[Task item] Leaving out all pictures, reproduce the entries below exactly, from the first line through the line that contains "G04 Gerber Fmt".

[Exercise inputs]
"""

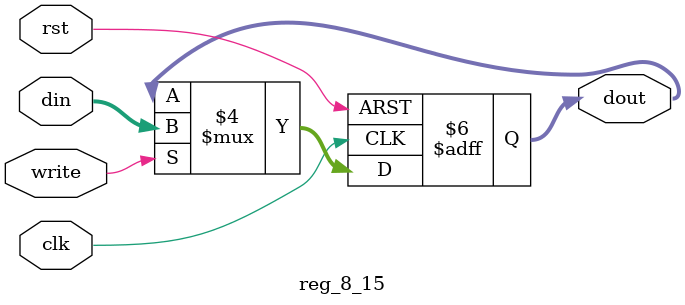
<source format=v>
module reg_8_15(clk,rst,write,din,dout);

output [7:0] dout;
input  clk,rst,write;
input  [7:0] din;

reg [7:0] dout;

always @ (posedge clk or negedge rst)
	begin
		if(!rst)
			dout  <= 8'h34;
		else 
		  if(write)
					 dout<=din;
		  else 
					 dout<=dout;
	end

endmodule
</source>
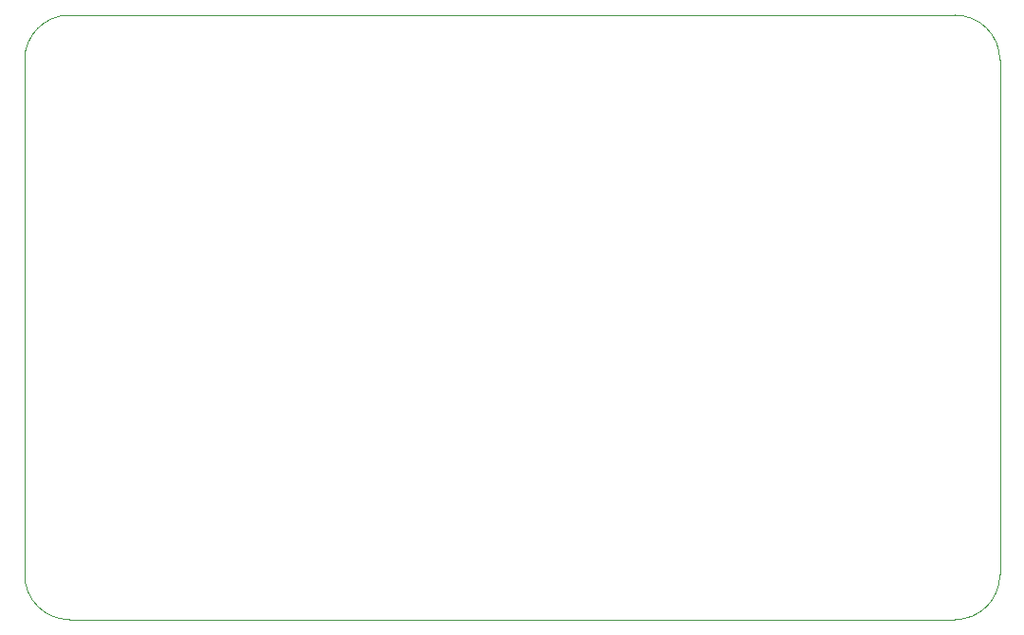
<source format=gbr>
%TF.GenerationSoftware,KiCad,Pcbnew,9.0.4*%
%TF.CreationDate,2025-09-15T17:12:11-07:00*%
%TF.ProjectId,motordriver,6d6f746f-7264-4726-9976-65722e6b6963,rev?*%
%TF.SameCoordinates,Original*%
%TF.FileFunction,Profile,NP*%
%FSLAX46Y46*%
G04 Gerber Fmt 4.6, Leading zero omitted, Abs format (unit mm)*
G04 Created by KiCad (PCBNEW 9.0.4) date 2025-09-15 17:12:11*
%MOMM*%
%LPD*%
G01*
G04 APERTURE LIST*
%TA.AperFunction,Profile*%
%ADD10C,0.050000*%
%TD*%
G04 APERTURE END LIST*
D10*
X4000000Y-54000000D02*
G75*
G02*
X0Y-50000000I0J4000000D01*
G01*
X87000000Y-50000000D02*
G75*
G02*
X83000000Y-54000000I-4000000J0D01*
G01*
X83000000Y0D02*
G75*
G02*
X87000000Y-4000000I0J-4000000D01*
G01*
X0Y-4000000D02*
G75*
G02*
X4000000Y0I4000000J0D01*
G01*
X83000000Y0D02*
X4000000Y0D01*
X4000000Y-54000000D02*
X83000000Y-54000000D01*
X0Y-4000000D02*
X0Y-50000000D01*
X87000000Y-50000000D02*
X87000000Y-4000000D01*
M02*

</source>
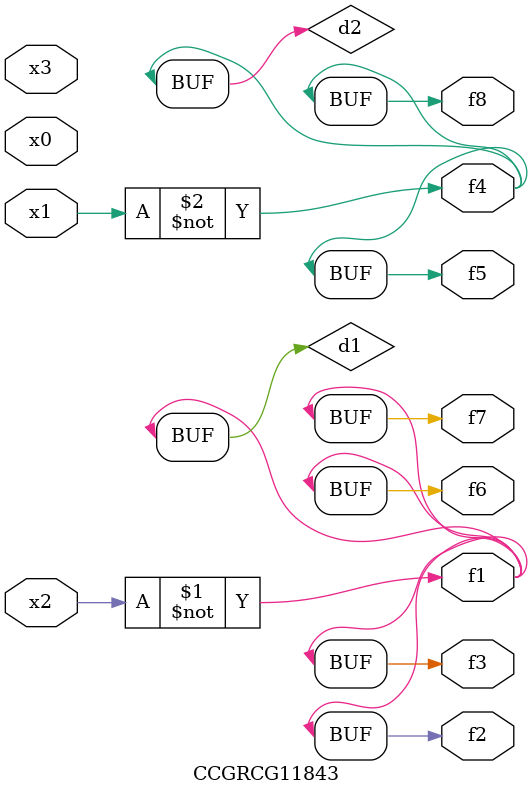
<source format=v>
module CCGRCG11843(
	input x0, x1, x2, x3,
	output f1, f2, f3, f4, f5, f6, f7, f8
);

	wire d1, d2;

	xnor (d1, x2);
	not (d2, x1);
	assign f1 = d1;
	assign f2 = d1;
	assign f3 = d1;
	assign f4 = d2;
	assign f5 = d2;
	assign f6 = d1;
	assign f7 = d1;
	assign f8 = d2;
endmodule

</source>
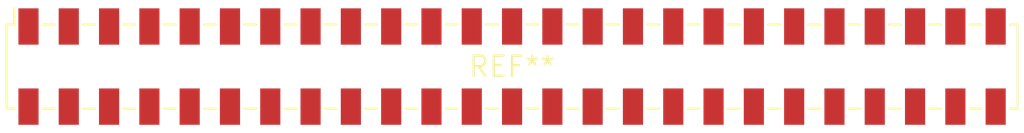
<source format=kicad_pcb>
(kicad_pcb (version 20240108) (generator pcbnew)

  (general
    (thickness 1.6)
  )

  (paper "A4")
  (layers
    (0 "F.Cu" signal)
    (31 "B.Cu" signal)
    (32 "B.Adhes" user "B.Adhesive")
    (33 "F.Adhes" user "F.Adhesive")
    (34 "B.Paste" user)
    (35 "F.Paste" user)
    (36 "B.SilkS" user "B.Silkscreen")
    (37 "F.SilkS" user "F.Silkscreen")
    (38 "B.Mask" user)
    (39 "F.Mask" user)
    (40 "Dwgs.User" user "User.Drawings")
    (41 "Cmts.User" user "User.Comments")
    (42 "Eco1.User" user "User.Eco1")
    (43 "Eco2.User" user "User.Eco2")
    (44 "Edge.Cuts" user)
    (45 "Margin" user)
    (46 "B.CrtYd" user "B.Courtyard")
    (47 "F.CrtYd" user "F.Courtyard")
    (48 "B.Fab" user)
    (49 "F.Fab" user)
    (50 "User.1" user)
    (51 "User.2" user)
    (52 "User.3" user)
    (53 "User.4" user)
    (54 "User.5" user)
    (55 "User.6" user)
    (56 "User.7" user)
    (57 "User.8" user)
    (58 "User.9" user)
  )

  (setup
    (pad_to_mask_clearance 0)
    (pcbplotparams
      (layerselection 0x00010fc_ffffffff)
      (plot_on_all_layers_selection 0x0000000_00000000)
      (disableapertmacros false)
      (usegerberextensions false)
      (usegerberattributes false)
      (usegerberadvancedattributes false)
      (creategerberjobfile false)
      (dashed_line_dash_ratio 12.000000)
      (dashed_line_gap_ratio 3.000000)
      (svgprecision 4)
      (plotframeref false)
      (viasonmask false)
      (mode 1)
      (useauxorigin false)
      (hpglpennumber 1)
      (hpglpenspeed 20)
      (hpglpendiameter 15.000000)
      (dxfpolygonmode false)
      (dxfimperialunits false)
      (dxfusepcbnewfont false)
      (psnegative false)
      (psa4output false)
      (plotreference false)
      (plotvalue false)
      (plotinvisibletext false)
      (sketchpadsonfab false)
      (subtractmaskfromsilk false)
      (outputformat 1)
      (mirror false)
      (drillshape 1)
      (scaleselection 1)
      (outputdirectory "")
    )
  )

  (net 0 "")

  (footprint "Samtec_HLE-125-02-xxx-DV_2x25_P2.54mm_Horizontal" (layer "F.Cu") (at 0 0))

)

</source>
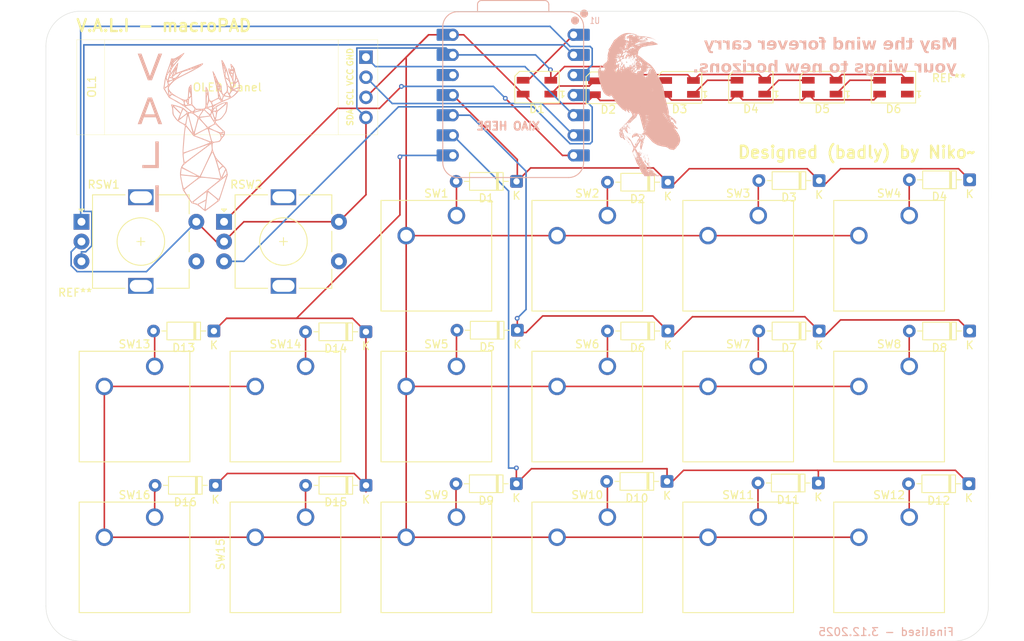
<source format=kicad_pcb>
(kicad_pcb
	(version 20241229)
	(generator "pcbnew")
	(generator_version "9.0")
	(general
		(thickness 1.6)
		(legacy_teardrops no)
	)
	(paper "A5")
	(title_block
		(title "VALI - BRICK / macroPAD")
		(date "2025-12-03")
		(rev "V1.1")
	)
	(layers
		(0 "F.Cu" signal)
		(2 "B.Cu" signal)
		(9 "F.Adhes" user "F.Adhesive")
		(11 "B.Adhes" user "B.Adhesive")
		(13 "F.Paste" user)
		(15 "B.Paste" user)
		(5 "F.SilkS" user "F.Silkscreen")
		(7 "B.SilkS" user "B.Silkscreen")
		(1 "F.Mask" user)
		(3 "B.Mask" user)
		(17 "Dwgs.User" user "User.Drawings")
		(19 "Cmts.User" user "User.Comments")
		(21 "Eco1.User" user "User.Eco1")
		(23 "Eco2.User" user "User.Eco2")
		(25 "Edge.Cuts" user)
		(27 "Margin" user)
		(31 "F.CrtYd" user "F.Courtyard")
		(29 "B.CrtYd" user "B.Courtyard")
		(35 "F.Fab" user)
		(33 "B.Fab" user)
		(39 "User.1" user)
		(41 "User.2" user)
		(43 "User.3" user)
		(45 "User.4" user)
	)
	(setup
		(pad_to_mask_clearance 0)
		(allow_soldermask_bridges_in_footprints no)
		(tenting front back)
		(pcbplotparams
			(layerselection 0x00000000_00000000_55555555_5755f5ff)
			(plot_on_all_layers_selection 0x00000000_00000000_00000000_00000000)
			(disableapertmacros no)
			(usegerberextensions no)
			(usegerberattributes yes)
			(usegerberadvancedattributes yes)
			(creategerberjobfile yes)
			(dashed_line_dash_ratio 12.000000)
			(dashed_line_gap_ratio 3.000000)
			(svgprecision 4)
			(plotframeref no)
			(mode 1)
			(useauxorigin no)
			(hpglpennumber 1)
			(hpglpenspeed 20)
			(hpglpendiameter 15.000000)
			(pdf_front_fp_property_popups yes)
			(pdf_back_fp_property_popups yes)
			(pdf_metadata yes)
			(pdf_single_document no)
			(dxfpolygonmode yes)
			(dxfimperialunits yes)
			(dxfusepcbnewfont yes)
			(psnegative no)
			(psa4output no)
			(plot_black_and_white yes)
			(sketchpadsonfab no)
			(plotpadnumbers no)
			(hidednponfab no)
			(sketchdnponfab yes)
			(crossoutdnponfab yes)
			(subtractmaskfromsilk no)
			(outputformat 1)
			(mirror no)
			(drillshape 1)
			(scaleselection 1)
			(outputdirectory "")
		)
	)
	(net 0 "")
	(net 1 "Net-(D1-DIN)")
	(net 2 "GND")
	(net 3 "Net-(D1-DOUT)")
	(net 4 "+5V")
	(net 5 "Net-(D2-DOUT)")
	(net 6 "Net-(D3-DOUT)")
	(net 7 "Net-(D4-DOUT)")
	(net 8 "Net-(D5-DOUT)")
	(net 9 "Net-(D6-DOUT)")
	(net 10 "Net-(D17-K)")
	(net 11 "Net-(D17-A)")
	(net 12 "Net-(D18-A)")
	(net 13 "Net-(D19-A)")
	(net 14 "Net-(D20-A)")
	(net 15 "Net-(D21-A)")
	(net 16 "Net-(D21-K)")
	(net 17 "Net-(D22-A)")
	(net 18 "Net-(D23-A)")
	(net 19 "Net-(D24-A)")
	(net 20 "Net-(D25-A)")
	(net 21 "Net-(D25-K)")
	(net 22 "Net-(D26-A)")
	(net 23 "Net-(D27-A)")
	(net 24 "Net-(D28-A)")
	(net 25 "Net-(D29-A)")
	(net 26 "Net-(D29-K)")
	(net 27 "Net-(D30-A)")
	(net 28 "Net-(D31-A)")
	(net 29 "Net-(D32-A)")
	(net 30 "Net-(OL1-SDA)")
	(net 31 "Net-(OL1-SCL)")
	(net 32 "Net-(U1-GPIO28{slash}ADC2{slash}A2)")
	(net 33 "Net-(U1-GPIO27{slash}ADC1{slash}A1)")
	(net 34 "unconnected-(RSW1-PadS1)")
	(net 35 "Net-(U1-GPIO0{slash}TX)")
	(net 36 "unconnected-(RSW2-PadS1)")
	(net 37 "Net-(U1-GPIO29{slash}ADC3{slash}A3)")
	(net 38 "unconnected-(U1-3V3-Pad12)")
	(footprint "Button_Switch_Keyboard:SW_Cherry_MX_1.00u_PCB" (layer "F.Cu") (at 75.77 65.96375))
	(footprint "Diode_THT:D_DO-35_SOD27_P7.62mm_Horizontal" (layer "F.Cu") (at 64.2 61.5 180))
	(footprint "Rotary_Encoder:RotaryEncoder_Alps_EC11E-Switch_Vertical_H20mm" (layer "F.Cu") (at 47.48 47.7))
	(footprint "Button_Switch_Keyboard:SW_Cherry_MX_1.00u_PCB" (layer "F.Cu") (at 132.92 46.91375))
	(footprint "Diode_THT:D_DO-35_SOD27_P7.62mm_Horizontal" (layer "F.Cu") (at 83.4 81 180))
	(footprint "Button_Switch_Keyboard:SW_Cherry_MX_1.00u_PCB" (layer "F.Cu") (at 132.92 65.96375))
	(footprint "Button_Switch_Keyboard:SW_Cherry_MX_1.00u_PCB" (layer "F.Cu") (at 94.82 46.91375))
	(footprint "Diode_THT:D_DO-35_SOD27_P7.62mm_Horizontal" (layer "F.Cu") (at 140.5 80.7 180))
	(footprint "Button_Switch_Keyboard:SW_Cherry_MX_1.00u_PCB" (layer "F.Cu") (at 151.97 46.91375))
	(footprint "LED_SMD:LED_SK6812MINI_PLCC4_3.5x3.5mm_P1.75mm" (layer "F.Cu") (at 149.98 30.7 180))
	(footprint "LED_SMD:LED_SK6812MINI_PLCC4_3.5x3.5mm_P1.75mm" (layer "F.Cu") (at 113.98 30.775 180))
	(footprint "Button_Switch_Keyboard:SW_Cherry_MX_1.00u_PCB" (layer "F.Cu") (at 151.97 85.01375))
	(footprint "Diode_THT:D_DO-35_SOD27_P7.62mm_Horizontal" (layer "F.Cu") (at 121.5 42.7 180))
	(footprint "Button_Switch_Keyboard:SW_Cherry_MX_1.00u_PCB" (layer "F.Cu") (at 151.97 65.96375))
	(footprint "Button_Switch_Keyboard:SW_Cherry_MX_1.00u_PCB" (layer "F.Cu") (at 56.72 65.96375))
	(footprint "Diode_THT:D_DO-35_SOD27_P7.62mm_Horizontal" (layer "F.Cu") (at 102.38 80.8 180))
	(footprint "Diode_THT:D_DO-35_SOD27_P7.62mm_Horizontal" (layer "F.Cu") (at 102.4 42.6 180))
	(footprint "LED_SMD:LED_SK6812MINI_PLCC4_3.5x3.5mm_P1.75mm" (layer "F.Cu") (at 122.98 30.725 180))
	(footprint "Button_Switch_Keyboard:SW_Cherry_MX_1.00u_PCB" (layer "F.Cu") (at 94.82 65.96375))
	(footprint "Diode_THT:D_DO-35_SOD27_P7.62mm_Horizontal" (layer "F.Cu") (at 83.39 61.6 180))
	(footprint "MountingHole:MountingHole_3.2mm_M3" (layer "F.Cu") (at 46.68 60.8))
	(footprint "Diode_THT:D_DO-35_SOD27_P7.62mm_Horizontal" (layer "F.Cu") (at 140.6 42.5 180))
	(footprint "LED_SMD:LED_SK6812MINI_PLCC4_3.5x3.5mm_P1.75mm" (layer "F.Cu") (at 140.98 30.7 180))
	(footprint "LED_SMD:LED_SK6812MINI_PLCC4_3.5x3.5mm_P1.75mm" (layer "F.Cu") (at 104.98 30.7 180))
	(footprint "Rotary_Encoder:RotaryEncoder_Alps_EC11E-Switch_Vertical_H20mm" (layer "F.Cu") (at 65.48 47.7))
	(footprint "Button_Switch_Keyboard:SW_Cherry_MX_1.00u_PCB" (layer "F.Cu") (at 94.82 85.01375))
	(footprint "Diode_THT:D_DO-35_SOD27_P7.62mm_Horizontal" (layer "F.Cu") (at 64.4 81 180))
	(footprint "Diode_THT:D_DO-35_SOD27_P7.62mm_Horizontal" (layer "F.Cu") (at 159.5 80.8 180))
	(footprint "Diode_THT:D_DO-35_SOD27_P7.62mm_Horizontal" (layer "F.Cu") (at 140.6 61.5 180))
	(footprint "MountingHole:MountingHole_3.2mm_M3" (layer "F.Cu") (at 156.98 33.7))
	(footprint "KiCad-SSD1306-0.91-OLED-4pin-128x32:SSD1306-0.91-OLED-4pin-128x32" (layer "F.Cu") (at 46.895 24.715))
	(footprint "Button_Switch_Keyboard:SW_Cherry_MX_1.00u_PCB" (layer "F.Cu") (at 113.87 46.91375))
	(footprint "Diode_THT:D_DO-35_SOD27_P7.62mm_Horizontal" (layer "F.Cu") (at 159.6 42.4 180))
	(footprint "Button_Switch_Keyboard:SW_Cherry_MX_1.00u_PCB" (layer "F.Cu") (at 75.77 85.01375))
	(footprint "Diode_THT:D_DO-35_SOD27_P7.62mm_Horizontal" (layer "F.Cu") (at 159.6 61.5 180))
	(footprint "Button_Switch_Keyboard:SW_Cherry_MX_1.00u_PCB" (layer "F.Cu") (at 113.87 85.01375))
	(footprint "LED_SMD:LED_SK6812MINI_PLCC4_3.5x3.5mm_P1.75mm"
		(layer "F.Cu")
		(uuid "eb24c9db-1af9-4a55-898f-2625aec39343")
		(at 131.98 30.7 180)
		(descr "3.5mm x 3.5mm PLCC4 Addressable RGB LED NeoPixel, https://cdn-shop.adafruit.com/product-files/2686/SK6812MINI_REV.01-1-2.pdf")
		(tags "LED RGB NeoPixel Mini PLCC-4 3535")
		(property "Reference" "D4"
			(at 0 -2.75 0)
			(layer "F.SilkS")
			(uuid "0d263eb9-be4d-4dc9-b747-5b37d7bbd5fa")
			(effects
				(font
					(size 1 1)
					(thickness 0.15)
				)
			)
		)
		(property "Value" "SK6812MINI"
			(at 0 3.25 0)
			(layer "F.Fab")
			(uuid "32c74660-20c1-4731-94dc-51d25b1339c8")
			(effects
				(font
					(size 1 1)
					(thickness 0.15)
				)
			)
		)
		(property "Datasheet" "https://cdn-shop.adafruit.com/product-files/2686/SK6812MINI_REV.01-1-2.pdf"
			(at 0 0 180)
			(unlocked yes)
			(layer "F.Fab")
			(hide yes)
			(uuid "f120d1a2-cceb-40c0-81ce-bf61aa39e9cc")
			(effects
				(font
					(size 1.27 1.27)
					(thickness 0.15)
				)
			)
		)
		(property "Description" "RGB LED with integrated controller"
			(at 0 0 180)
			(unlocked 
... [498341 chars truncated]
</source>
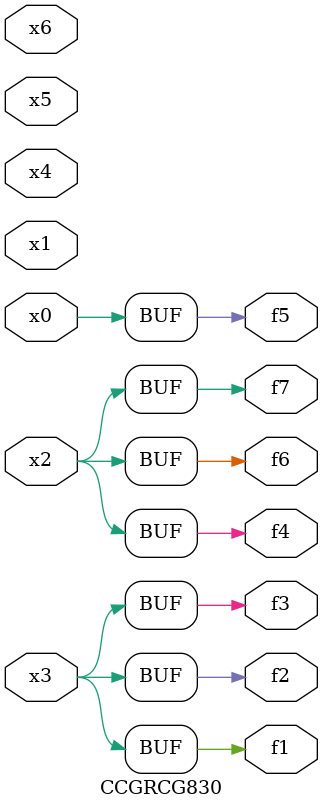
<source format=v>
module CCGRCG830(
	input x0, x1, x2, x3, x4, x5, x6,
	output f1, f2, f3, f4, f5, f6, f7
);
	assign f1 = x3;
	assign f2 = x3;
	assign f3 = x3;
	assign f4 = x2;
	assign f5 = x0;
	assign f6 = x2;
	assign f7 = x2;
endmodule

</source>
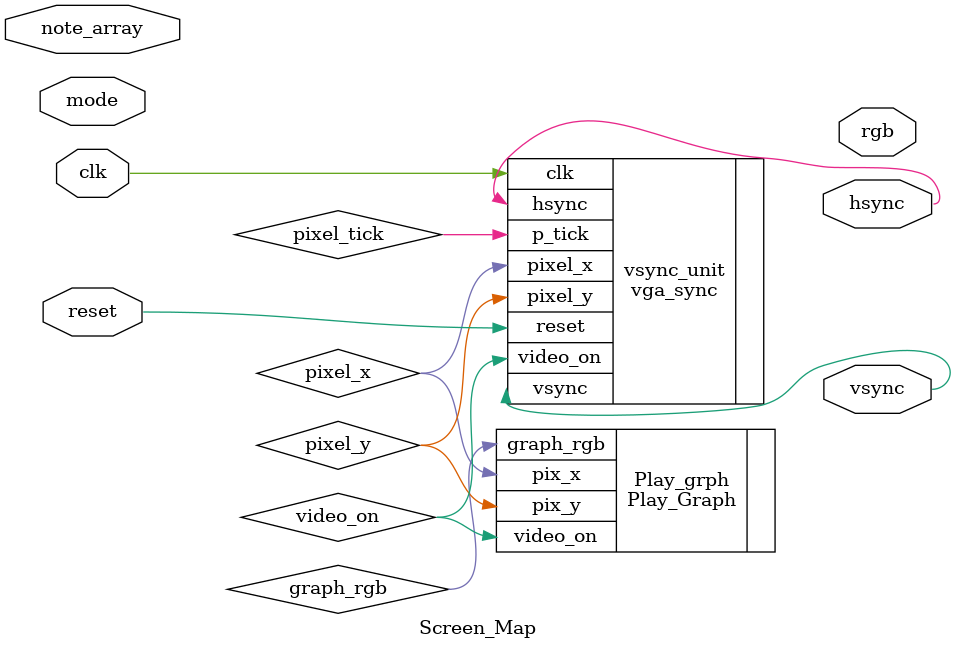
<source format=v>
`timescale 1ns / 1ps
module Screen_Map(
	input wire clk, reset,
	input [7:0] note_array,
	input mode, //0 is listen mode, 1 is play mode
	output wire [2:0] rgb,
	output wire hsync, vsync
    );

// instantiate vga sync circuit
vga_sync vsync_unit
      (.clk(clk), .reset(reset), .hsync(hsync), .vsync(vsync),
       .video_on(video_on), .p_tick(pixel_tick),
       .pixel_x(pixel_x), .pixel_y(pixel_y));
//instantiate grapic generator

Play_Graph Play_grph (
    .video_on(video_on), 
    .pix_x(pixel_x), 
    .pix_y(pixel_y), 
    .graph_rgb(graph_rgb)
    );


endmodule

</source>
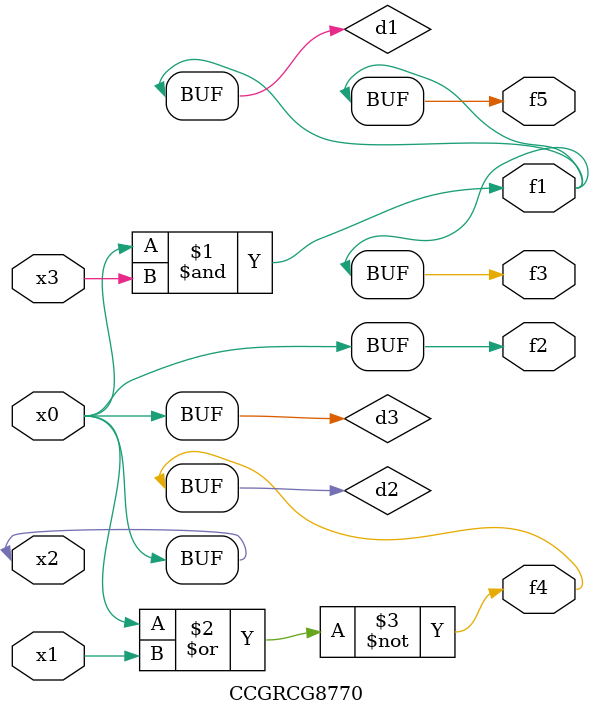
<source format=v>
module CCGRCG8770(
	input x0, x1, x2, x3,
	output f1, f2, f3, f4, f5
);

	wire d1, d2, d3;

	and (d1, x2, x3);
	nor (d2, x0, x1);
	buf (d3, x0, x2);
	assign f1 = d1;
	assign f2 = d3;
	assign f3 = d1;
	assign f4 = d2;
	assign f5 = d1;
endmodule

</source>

"""

[Task response]
<source format=v>
module reg_8_15(clk,rst,write,din,dout);

output [7:0] dout;
input  clk,rst,write;
input  [7:0] din;

reg [7:0] dout;

always @ (posedge clk or negedge rst)
	begin
		if(!rst)
			dout  <= 8'h34;
		else 
		  if(write)
					 dout<=din;
		  else 
					 dout<=dout;
	end

endmodule
</source>
<source format=gbr>
%TF.GenerationSoftware,KiCad,Pcbnew,9.0.4*%
%TF.CreationDate,2025-09-15T17:12:11-07:00*%
%TF.ProjectId,motordriver,6d6f746f-7264-4726-9976-65722e6b6963,rev?*%
%TF.SameCoordinates,Original*%
%TF.FileFunction,Profile,NP*%
%FSLAX46Y46*%
G04 Gerber Fmt 4.6, Leading zero omitted, Abs format (unit mm)*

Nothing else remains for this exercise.